L'étape d'ondulation ne présente pas de difficultés topographiques significatives. Sur le papier, il s'agit donc d'une étape qui se terminera par une série de sprints. Comme le Tour dans son ensemble ne comporte pas beaucoup d'étapes de sprint, les équipes de sprinters chercheront puissamment à contrôler l'action.
Nous simulons donc un sprint lors de la troisième étape du Tour de France 2023, dans lequel le sprinter commence son sprint 300 m avant l'arrivée, après la sortie de la tête de course, et effectue son sprint depuis l'avant - ce qui correspond à un sprint plutôt long. D'un point de vue matériel, cependant, la longueur du sprint est relativement peu importante. Comme le jour précédent, une bonne aérodynamique est l'ingrédient nécessaire dans cette finale, ainsi que des jambes rapides, pour garder le pneu à l'avant à la fin.
C'est l'avantage calculé du vélo le plus rapide du peloton sur le plus lent dans le sprint de 300 mètres. Cela correspond à plus de deux longueurs de vélo.
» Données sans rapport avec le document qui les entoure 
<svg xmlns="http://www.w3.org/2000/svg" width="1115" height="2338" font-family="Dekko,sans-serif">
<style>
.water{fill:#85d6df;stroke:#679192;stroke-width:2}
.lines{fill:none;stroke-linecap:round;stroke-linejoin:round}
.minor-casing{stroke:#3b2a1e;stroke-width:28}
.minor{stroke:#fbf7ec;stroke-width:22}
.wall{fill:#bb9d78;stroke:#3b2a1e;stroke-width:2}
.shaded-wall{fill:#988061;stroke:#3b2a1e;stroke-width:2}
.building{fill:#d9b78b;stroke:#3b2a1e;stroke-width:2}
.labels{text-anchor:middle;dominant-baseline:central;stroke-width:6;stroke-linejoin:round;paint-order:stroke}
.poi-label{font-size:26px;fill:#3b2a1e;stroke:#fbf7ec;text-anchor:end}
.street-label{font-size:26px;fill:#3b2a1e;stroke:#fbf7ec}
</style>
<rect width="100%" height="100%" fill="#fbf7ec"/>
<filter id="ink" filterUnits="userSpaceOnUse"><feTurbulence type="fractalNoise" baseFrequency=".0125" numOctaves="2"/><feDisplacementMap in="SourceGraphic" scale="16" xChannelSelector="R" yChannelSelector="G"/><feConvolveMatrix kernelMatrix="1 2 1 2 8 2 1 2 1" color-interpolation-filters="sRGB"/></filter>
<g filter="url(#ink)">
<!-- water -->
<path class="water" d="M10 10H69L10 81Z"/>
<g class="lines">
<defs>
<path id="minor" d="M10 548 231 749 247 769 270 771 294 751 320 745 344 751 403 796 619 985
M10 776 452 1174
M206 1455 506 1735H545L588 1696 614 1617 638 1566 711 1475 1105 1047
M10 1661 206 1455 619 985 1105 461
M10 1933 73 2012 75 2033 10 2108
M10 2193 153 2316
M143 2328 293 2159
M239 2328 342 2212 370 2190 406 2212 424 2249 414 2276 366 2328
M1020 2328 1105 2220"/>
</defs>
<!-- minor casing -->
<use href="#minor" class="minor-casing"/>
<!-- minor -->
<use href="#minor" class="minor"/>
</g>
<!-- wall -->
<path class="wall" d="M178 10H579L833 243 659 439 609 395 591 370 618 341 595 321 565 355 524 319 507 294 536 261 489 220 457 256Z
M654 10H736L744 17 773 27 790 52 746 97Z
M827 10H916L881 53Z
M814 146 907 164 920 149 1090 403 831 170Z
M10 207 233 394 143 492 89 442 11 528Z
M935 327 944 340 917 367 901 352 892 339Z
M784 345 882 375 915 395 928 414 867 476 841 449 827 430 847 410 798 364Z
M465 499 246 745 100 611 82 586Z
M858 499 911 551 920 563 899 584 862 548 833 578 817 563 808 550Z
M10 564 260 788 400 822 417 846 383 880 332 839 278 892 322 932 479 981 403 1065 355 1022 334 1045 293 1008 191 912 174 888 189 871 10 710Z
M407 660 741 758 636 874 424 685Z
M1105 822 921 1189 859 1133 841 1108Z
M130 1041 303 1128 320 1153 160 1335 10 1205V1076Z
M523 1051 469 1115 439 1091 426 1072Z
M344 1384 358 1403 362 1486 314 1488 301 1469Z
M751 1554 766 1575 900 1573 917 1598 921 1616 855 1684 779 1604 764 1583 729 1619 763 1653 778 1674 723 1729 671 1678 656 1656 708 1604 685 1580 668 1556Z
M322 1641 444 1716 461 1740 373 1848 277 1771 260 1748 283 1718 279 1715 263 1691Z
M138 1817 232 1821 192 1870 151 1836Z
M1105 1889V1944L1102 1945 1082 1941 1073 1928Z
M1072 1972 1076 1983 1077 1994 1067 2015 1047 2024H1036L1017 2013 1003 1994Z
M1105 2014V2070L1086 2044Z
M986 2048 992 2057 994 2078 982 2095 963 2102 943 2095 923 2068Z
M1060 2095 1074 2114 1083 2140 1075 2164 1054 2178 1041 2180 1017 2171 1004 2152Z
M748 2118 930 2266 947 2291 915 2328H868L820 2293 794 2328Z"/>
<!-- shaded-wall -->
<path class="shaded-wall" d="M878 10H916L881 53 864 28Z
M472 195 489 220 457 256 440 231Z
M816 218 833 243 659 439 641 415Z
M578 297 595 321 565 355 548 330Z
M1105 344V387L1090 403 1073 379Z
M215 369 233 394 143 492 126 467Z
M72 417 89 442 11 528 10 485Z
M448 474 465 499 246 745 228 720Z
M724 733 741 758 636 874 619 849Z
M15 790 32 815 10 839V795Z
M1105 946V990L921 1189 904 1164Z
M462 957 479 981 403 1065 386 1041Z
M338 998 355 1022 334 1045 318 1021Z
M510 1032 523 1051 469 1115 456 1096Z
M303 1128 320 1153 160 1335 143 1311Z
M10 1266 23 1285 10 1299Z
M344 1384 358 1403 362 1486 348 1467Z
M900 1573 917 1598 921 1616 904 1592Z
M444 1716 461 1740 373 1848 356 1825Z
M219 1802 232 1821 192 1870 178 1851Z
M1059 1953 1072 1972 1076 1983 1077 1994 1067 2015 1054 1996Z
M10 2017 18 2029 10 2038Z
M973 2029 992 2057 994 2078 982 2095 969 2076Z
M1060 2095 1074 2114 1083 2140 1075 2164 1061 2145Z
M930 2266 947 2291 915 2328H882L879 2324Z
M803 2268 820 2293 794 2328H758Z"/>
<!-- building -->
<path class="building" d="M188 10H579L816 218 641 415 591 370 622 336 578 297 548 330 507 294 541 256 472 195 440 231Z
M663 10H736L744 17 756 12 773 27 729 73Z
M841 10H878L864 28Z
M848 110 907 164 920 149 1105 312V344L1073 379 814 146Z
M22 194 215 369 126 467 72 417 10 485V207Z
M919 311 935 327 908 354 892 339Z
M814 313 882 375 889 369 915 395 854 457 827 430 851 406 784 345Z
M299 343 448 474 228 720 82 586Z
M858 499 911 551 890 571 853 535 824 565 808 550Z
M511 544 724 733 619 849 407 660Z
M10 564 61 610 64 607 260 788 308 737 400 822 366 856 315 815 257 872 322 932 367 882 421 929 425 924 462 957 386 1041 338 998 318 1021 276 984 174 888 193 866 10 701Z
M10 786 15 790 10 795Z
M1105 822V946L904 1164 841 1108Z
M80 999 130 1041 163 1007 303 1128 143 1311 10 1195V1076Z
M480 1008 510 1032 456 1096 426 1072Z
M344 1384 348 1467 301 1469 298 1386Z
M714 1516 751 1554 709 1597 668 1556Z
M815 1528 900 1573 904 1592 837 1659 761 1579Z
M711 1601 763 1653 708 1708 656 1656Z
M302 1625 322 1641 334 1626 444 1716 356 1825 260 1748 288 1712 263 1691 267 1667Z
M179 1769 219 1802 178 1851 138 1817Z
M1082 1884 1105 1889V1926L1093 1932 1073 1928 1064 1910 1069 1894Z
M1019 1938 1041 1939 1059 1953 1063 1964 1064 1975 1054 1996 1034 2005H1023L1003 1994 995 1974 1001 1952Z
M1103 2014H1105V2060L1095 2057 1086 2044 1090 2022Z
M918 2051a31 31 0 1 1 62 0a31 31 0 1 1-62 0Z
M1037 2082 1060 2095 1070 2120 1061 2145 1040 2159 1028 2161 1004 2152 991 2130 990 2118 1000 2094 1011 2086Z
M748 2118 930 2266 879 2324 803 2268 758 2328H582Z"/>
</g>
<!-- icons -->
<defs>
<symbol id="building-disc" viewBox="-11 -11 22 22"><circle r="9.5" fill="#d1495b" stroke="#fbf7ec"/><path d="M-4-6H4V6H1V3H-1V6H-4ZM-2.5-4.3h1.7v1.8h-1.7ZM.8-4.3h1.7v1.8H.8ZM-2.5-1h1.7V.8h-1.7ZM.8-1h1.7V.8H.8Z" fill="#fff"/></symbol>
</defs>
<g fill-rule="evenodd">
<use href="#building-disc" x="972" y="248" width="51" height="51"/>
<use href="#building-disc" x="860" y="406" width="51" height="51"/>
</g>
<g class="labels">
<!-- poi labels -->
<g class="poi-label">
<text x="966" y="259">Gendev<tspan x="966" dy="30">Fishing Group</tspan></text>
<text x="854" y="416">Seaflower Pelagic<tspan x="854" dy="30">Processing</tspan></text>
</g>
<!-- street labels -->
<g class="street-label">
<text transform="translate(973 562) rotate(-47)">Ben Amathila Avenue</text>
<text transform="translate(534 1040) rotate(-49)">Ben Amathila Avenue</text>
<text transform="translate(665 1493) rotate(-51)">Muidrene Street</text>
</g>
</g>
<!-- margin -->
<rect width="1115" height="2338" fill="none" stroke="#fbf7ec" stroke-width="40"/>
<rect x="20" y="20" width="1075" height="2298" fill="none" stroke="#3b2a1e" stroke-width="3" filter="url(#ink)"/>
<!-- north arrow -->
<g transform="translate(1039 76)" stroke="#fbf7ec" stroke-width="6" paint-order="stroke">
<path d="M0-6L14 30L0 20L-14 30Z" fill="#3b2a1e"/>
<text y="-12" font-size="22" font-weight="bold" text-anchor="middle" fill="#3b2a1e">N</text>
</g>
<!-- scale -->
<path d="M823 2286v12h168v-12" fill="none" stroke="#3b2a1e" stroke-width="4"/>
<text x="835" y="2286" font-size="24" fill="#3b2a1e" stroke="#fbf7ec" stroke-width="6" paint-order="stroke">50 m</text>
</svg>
Les vélos les plus rapides dans le final de la 3ème étape du Tour de France 2023 sont le Canyon Aeroad et le Cevelo S5, avec d'autres qui suivent à une distance très proche. Si les sprinters roulent sur des vélos aérodynamiques, le matériel ne sera donc pas le facteur déterminant pour la victoire du jour. Sur un vélo moins aérodynamique, en revanche, il sera difficile de tenir le rythme. Le coureur pourrait compenser au mieux un désavantage aéro en gardant le sprint court et en ne laissant le slipstream que très tard.
Dans un sprint rapide, l'aérodynamisme du corps est encore plus important que le vélo, car le coureur prend en charge la part de résistance à l'air du lion. Les sprinters portent donc des combinaisons aérodynamiques, des casques aérodynamiques, des chaussettes aérodynamiques et ainsi de suite. Les sprinters s'entraînent également à se baisser le plus possible au-dessus du vélo. Mark Cavendish a été le pionnier de cette technique. Il a été le premier sprinter à s'arrêter à tous les arrêts aérodynamiques et a remporté de nombreux succès avec cette technique.
*) Les calculs sont basés sur les vélos testés par TOUR dans le laboratoire et la soufflerie. Les vélos du Tour de France peuvent différer dans les détails. Bien entendu, nous n'avons pas encore pu examiner des prototypes de dernière minute.
Robert Kühnen a étudié l'ingénierie mécanique, écrit pour TOUR sur des sujets technologiques et de formation et développe des méthodes de test. Robert affine les calculs de simulation depuis des années, ils sont également utilisés par des équipes professionnelles.